> [TEXT PROVIDED]:

---

Grandad’s post war Berkshire under the Christmas tree in McLean, VA. BTW, that’s dad operating the robot arm and my back as a kid.

When I was about 3, my grandfather called my to show me something, It was a postwar lionel set up! I used to use it for hours, When I was 6 I finally got the New your Centrial flyer set and I just got addicted.

my dad always had trains, i wish i had the ones(lionel PW) he SOLD when i was 5. i vowed to NEVER sell any of mine, EVER. Now i just need to get this old house done so my wife will let me start on my layout. i thought if i kept taking more of the living room each X-mas she would get the idea. last year it was 7.5 X 16. dad comes over and just sighs when he sees it and says wish i had those old ones. so it would have been my dad who got me interested.

---

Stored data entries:

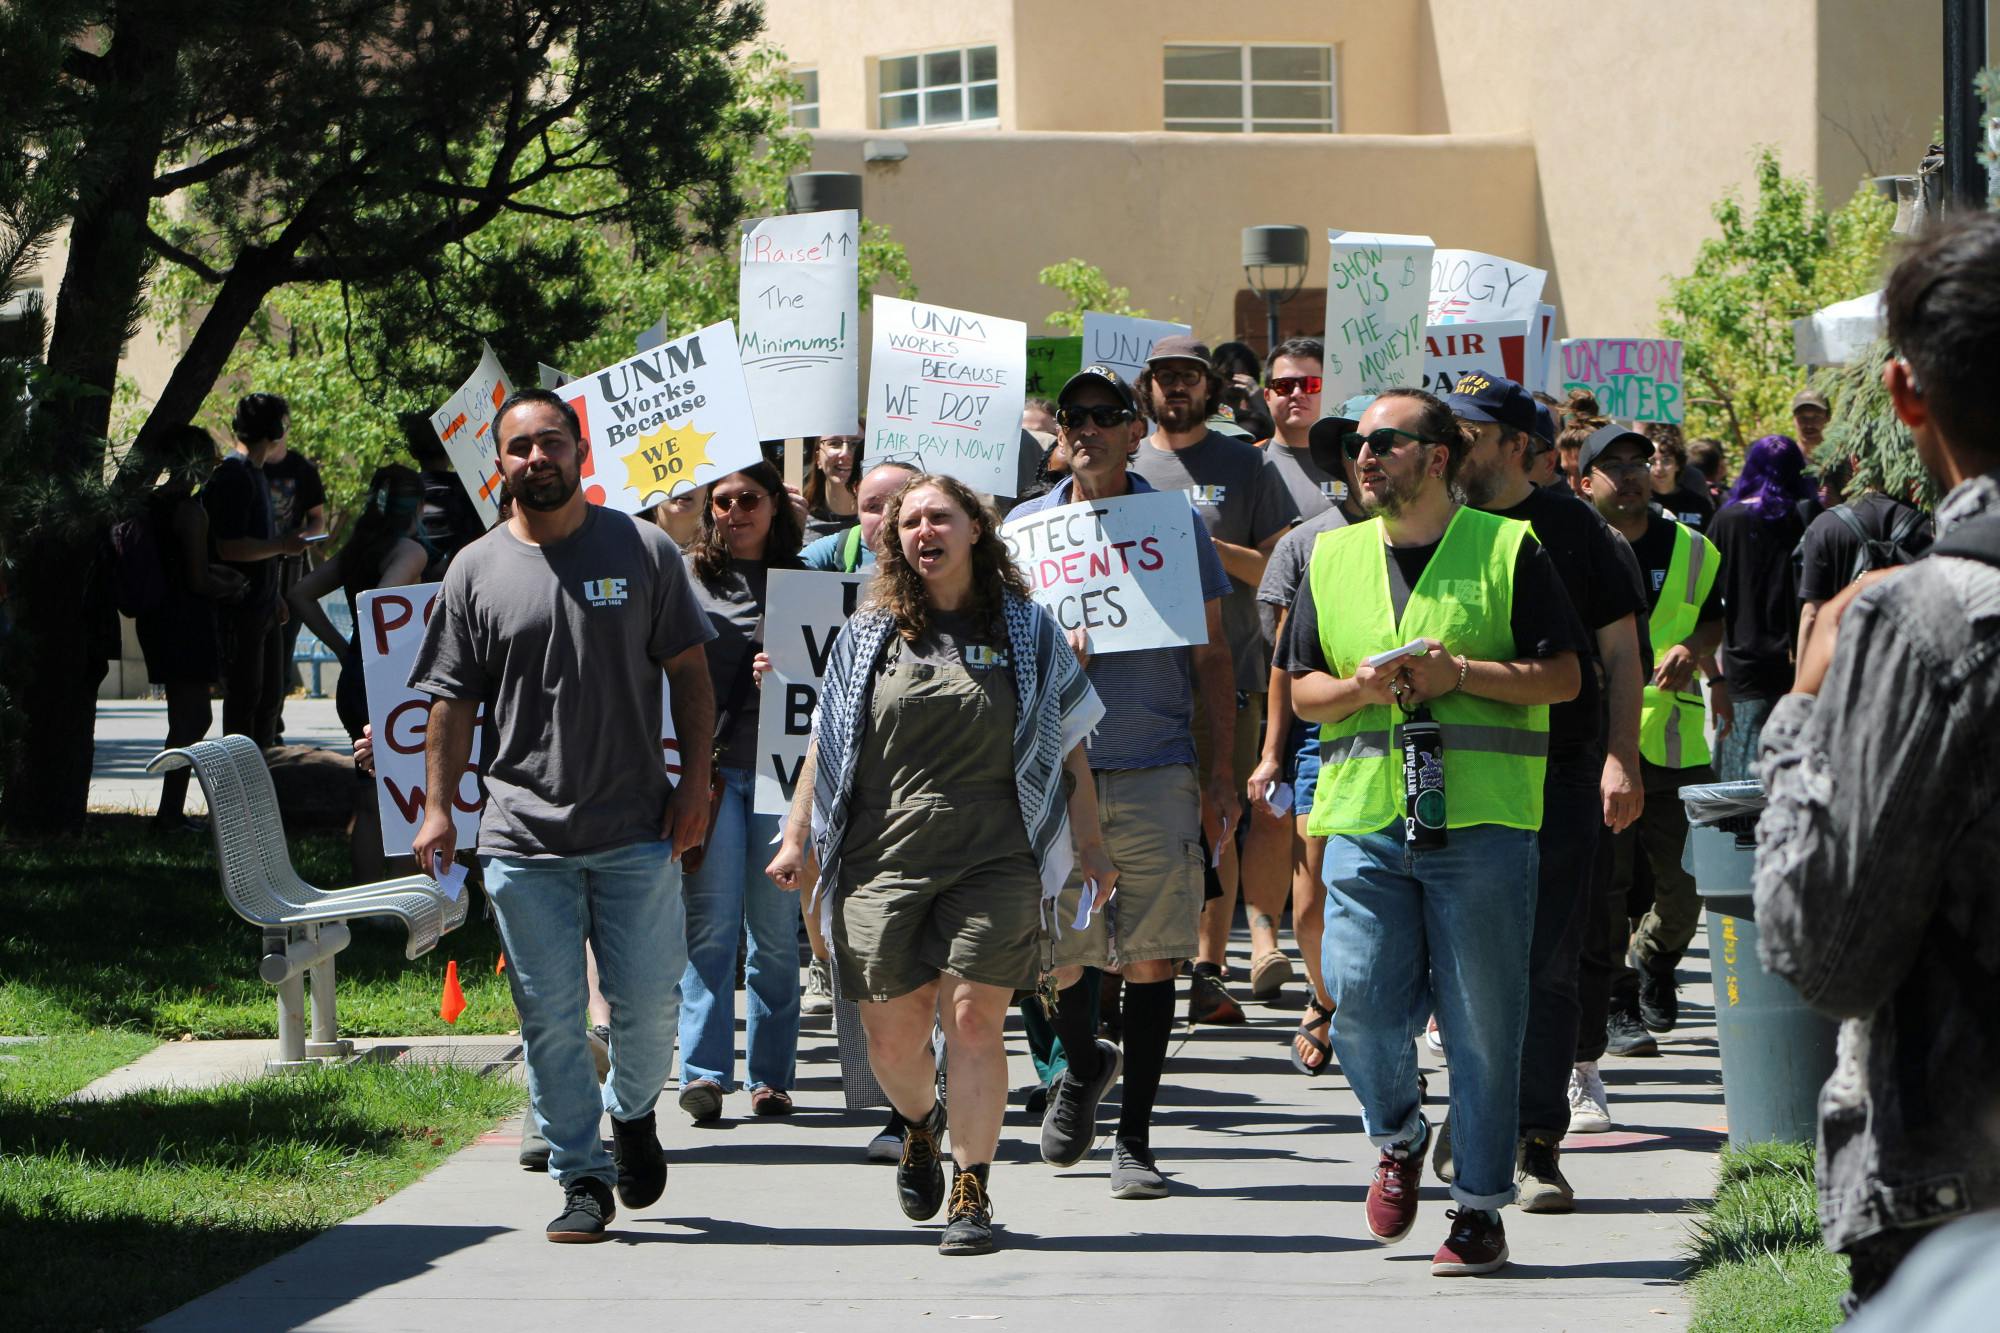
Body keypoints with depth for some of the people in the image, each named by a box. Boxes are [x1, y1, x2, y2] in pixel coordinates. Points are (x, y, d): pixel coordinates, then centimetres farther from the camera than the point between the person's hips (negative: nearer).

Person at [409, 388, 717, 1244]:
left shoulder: (645, 553, 5)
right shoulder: (476, 571, 7)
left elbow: (689, 672, 8)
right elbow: (453, 700, 9)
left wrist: (696, 779, 0)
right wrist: (437, 807, 1)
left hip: (637, 829, -1)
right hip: (524, 838, 1)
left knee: (648, 1001, 0)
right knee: (549, 1014, -1)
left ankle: (632, 1112, 30)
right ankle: (582, 1179, 7)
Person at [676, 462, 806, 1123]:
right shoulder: (685, 575, 8)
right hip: (708, 764, -1)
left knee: (776, 930, 3)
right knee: (712, 923, -10)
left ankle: (770, 1075, 8)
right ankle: (704, 1073, -12)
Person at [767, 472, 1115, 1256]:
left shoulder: (1025, 631, 9)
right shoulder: (868, 635, 11)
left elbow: (1068, 744, 12)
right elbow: (826, 744, 16)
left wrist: (1089, 846, 9)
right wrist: (796, 839, 10)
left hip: (995, 860, -1)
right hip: (885, 860, 1)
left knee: (974, 1021, -10)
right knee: (891, 1036, 0)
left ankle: (971, 1194, -4)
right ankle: (920, 1127, 33)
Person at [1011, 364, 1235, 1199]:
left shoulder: (1175, 525, 7)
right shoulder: (1026, 527, 9)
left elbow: (1211, 658, 10)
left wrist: (1220, 772, 4)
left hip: (1156, 771, -1)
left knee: (1150, 958, -2)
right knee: (1055, 954, 0)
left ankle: (1133, 1139, 6)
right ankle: (1083, 1062, 31)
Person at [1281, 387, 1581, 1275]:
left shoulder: (1508, 549, 3)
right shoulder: (1334, 557, 16)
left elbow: (1563, 675, 1)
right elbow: (1300, 689, 17)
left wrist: (1461, 674, -13)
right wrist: (1361, 687, -4)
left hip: (1482, 819, -3)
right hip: (1363, 813, 3)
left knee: (1483, 1022, -1)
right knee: (1359, 999, -8)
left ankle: (1480, 1209, 8)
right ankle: (1397, 1137, 22)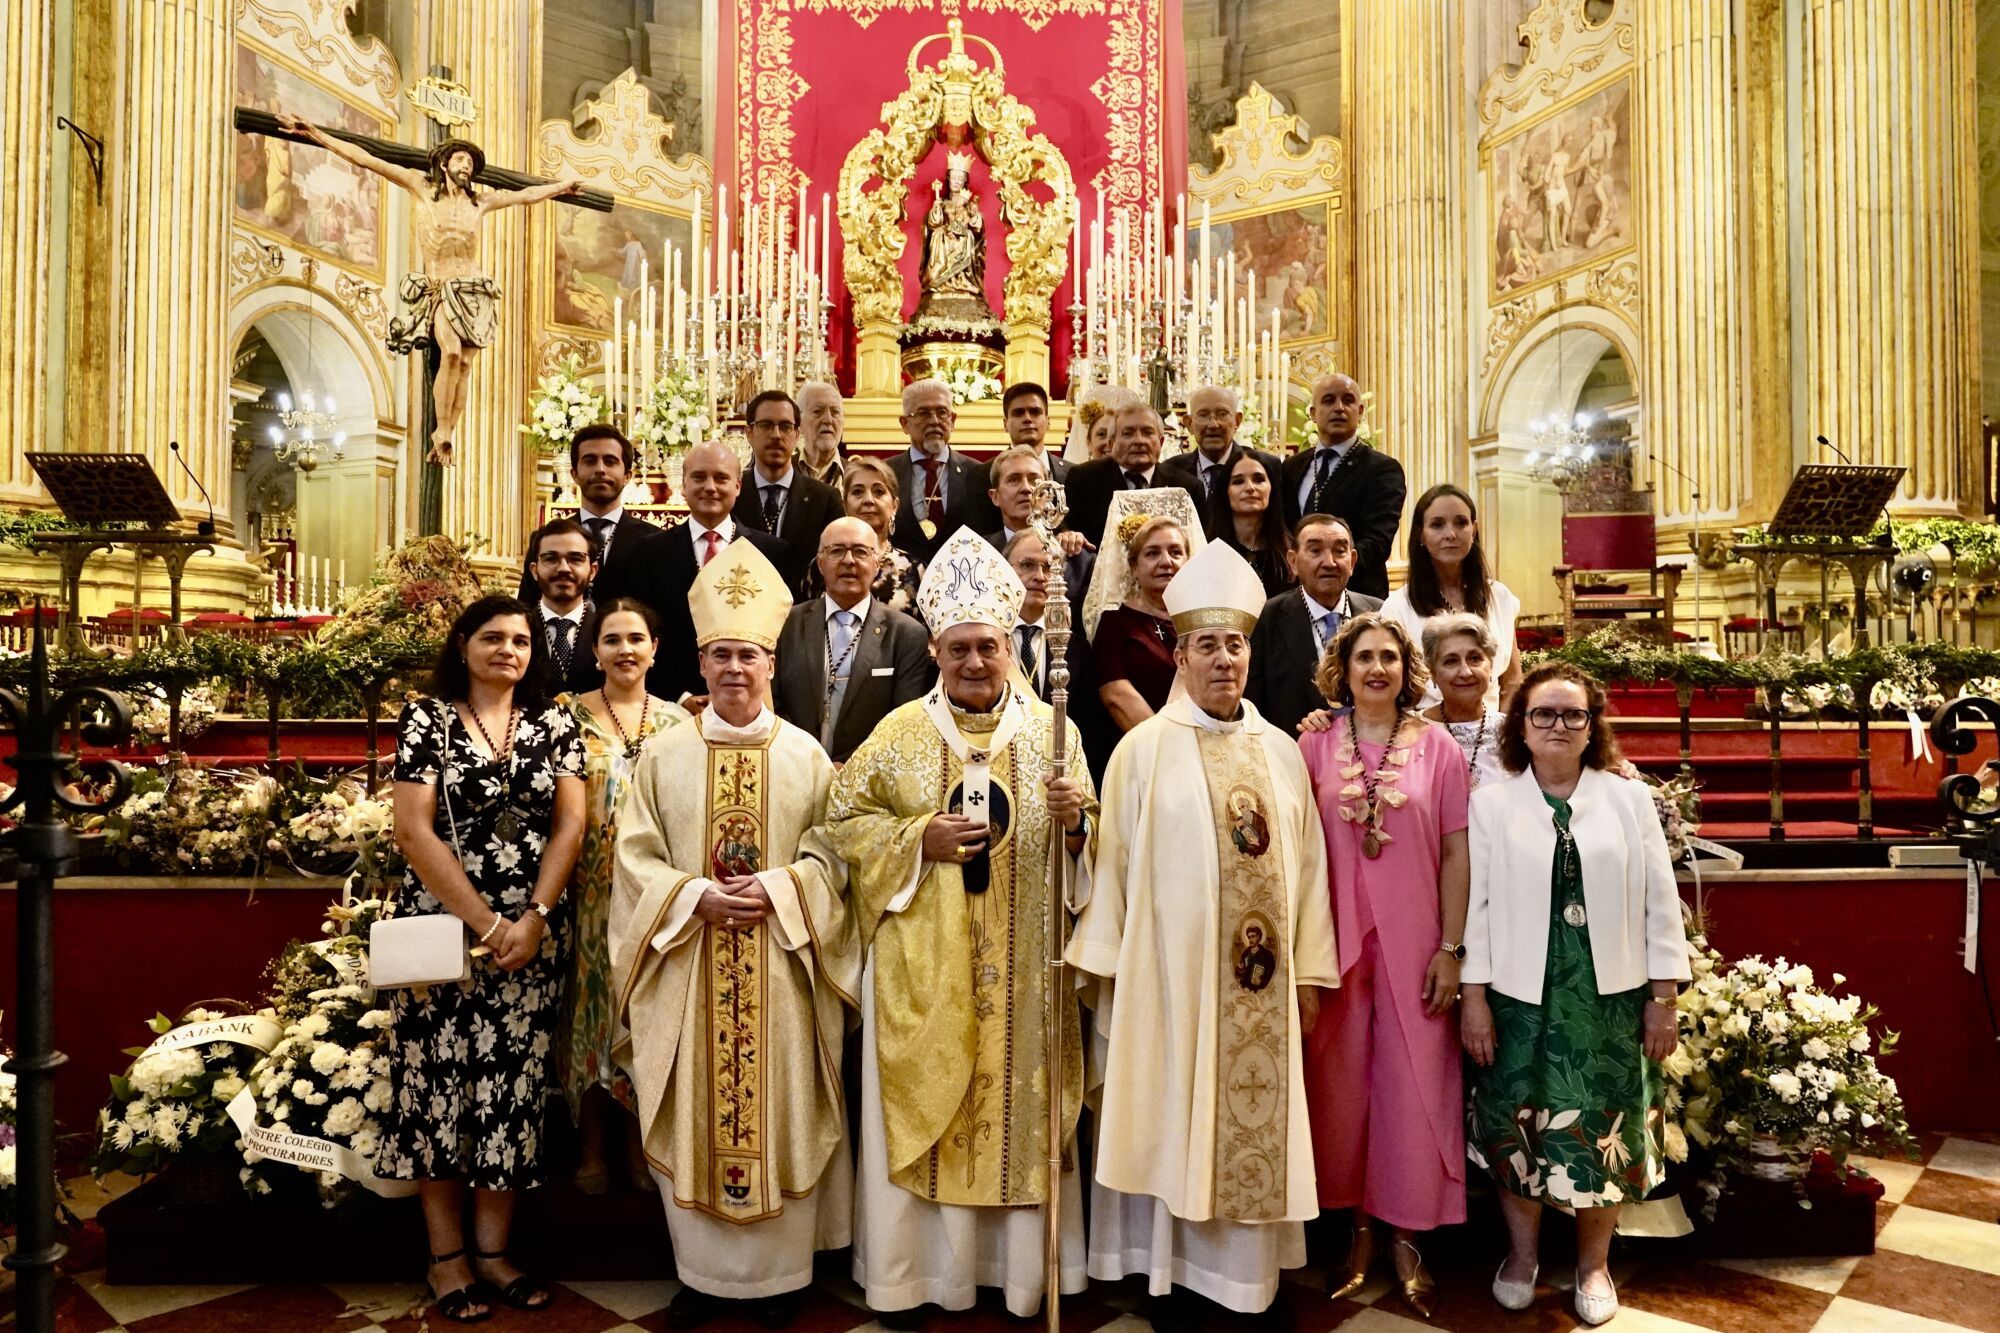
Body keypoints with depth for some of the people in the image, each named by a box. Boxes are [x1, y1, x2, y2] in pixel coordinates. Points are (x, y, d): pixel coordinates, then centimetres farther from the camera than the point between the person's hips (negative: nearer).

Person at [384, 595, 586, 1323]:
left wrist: (533, 918, -10)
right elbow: (414, 831, -8)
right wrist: (485, 922, -12)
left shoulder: (554, 722, 6)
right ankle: (446, 1254, 17)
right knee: (440, 1082, 4)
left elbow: (571, 823, 1)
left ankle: (493, 1249, 18)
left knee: (514, 1087, 6)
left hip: (534, 933, 2)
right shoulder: (427, 717, -1)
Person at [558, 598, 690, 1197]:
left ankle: (640, 1142, 24)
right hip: (591, 894, -1)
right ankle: (592, 1147, 22)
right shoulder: (569, 713, 1)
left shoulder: (678, 720, 6)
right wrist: (557, 892, -10)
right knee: (592, 1009, 6)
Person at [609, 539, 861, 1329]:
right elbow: (636, 857, 1)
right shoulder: (664, 755, 5)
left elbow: (831, 854, 0)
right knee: (693, 1116, 7)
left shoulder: (805, 755, 2)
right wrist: (697, 895, -14)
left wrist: (774, 890, -16)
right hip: (687, 965, 1)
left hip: (780, 965, -1)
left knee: (777, 1110, 5)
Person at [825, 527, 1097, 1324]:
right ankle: (909, 1273, 25)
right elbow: (845, 818, 3)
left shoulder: (1052, 732, 1)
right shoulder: (899, 732, 0)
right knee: (920, 1110, 8)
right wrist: (918, 836, -12)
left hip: (1024, 966, 1)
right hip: (922, 966, 0)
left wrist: (1073, 823, -18)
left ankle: (1021, 1267, 28)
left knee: (1020, 1103, 9)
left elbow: (1083, 850, 4)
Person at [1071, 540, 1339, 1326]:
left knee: (1257, 1121, 11)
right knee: (1174, 1119, 5)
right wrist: (1108, 965, -6)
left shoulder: (1282, 751, 8)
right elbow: (1116, 862, -4)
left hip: (1263, 980, 4)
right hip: (1171, 969, -3)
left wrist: (1309, 969, 6)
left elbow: (1305, 865, 9)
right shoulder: (1144, 748, -4)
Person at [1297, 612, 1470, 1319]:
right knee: (1341, 1077, 8)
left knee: (1413, 1079, 6)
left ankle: (1406, 1234, 22)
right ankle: (1360, 1227, 25)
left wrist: (1452, 949, -4)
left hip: (1414, 940, -1)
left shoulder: (1438, 747, 0)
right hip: (1338, 938, 1)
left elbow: (1455, 854, 0)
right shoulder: (1314, 748, 1)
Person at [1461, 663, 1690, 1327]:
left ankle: (1593, 1264, 30)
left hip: (1610, 997, 1)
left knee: (1604, 1130, 9)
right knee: (1517, 1126, 8)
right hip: (1521, 997, 0)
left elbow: (1659, 904, 3)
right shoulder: (1490, 804, 0)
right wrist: (1474, 996, -5)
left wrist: (1663, 997, 0)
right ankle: (1521, 1254, 30)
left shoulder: (1630, 799, 2)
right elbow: (1475, 904, -1)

---

> [LIST OF TASKS]:
a - Decide whether each statement agrees with the comments about model trains, answering yes or no and quoting the words from the comments that settle it: (i) A grandfather's postwar Berkshire was set up under a Christmas tree in McLean, VA. (ii) One writer got the New York Central flyer set at age 3. (iii) Last year's layout in the living room measured 7.5 X 16.
b - Write the next part of the comments about model trains, picking up after their last sentence.
The data has nothing to do with what is asked here.

> [RESULTS FOR EACH TASK]:
a -
(i) Yes: "Grandad’s post war Berkshire under the Christmas tree in McLean, VA."
(ii) No: "When I was 6 I finally got the New your Centrial flyer set"
(iii) Yes: "last year it was 7.5 X 16."

b -
When I was a kid we lived about a block from Train Avenue in Cleveland. My Uncle was forever taking me on walks along the tracks. My Grandmother lived right next to the Big Four line and there was a pedestrian walkway over the rails. When I was real little my Dad would pick me up and show me the train running beneath that walkway. I loved it. A neighbor’s father had a ton of big old Lionel equipment he ran in his attic. GG1, steam etc. I cannot remember any of their numbers… and then my Sears Allstate, Marx 1666 set arrived about 1959 or so. Yahoo! I’ve been enjoying them all ever since.

I had quite a collection of New Brights when I was a kid. I always loved runnin them, and it only stands to reason that I moved on to Lionels. My first one was given to me by an uncle, a #8904 Steamer. I still have her, but she mostly pulls shelf duty lookin perty with some of my other favorite locomotives.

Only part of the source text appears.